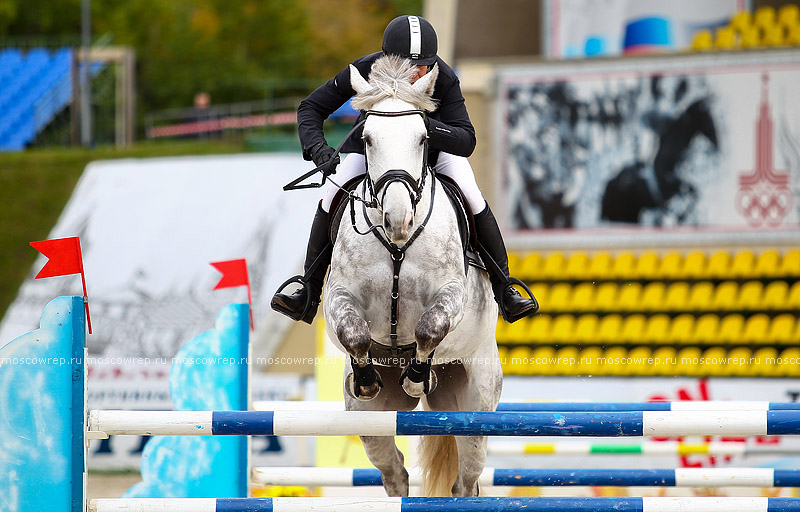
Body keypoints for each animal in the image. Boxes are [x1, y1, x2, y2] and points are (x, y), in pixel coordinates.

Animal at [324, 55, 500, 496]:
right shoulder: (339, 295)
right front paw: (365, 377)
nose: (398, 219)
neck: (397, 245)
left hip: (477, 402)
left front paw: (418, 378)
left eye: (423, 138)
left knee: (467, 479)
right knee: (394, 472)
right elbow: (353, 334)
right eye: (366, 138)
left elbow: (429, 327)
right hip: (371, 421)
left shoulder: (451, 294)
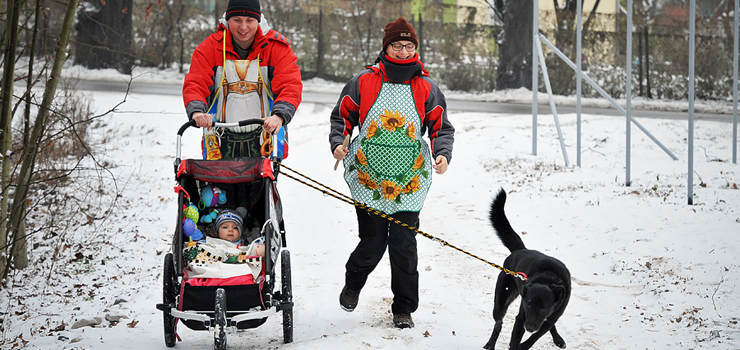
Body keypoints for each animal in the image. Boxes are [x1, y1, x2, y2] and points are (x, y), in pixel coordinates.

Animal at [486, 190, 572, 348]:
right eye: (529, 304)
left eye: (543, 307)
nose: (529, 327)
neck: (547, 278)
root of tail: (521, 250)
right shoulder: (521, 317)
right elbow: (515, 338)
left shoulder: (550, 318)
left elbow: (536, 336)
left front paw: (524, 345)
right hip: (501, 301)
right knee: (498, 323)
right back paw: (490, 344)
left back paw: (558, 339)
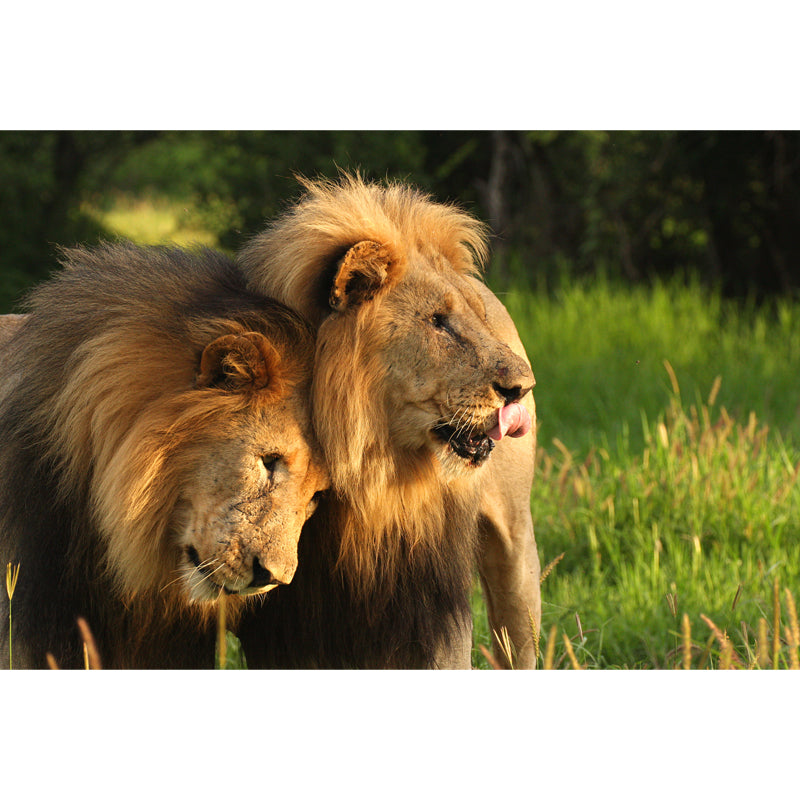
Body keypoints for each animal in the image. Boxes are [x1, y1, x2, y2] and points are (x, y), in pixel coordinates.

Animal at [235, 173, 540, 669]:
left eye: (475, 318)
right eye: (438, 321)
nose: (523, 388)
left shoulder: (424, 594)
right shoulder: (286, 616)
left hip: (515, 546)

--------

§ WHAT THIS TASK INVOLVES
Please return, exactly and with pictures omitted, the lines from the line holding "root of tail: (521, 250)" through the end of the data above, inclusive.

§ SOLUTION TO THE EXERCISE
root of tail: (521, 250)
right shoulder: (521, 317)
right elbow: (515, 338)
left shoulder: (550, 318)
left elbow: (536, 336)
left front paw: (524, 345)
right hip: (501, 301)
right knee: (498, 323)
right back paw: (490, 344)
left back paw: (558, 339)
Body keypoints for each animal in the image. Boxes are [x1, y1, x2, y2] and points are (x, y), in pixel coordinates.

Animal at [235, 173, 540, 669]:
left eye: (475, 318)
right eye: (438, 321)
nose: (523, 388)
left shoulder: (424, 594)
right shoulder: (286, 616)
left hip: (515, 546)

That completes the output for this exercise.